#### [PROVIDED PASSAGE]
┄┄┄┄┄┄┄┄┄┄

Typical Lungau farm kitchen/living room

Dave and I decided to take a beak away for our wedding anniversary -29 years on the 29th of May.  We actually havent had an ‘us’ weekend for ages, when we’ve been away its been to weddings or Christmas and so on. Everytime we drive to Salzburg Airport we see the signs for the Open Air Musem and I say I’d love to go, so we did at last!  We drove to a small town called Grossmain on the German border, having picked at random a Hotel from a guide book.

The first farmhouse!

It was lovely, we feasted in the restaurant – I had what later turned out to be cat fish, but which was nevertheless really tasty.  Then we slept so well and went down for an early breakfast.  It was the best I’ve ever had in a Hotel, all the usual cereal plus freshly made fruit salad, a huge selection of bread and to my joy, smoked salmon.  I feasted and Dave had sausage and bacon which was nearly as good as English!

┄┄┄┄┄┄┄┄┄┄

#### [DATA SHOWN]
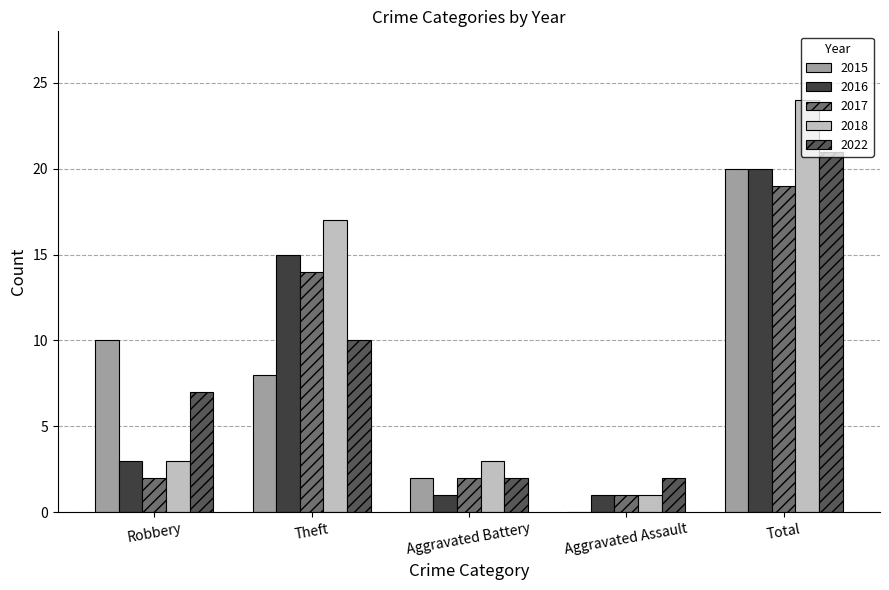

What is the sum of all 2015 values?

40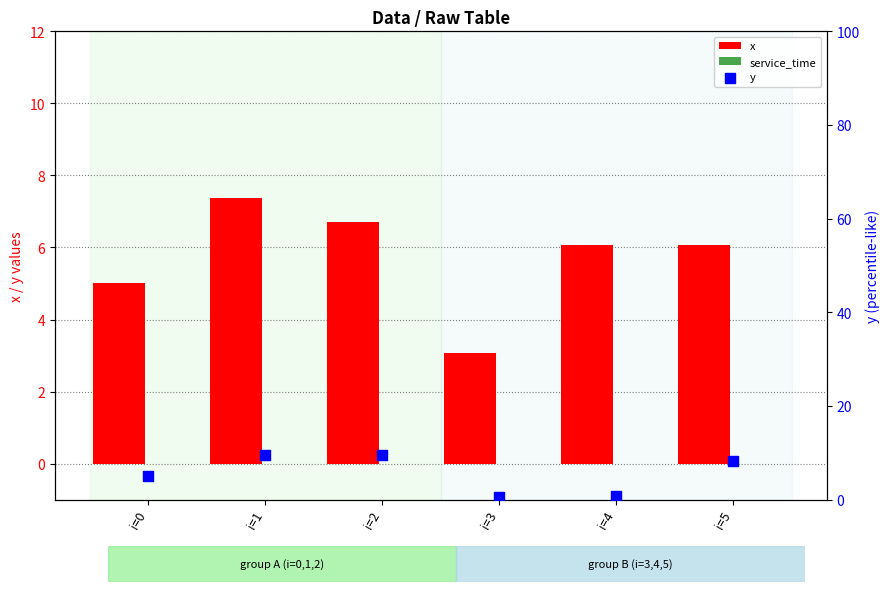

What is the total value across all series at i=1?

16.9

┄┄┄┄┄┄┄┄┄┄

#### [ACTIVITY A]
Please list every food the anniversary trip account says was eaten at breakfast.
#### [ACTIVITY B]
Write the next part of the anniversary trip account, picking up after its final sentence.
The material above was taken from a different source than the anniversary trip account.

#### [REPLY A]
cereal, freshly made fruit salad, bread, smoked salmon, sausage, bacon

#### [REPLY B]
In a lovely, sunny morning, we drove to the Museum and even before we went in, the camera was in overdrive.  We went in every building and it took us five hours and it was exhausting.  The farmhouses were from all the ‘Gaus’ in Salzburg,Lungau, Flachgau (the largest where Salzburg is situated), Pinzgau, Pongau and Tennengau.  They were all of a similarity but localised differences. Of course we were most interested in Lungau, but almost felt we could see better examples by just driving around.  We were surprised to see in the main farmhouse garden rows and rows of broad beans which we thought wouldn’t grow here.  There was a special Lungau exhibition and it really brought home o me about the poverty and individuality of the Lungau.  Only 15% was farmable and in the 1900s, the climate was so cold that often spring was so late that often crops didnt have time to mature before the snow came. There were large extended families, often with couples and children all living in one bedroom, a huge network of uncles, aunts and couples.  There were a lot of indentured servants, who had a high rate of illegitimate children who were farmed out, and farmers often didn’t marry until their 30s as they couldn’t afford it.  Oh and so much more!   A bit sickening was about the ‘Sauschnieder’ who travelled around castrating sows  without anaesthetic (and boars too presumably) because castrated animals are easier to look after – I would have thought the sows were for breeding.  Different culture, different times.

I felt an over all sense of sadness on the place.  The busy working lives of the buildings is over, they are shells of hardworking busy lives.  No fires, no animals making noise and smell (!)  no working of machinery. It was just too quiet.  The farmhouses were furnished – kitchens and bedrooms, people seemed to have few possessions.  What it needs is a working farm or enactment group to bring it to life.  I imagine the buildings were those left empty after a death or a new farm was built. One mill was there because it was in the way of the motorway. 

A wonderful experience, if I went again, I’d be more selective of what I see, and take less photos!!!!!!!!!!!!!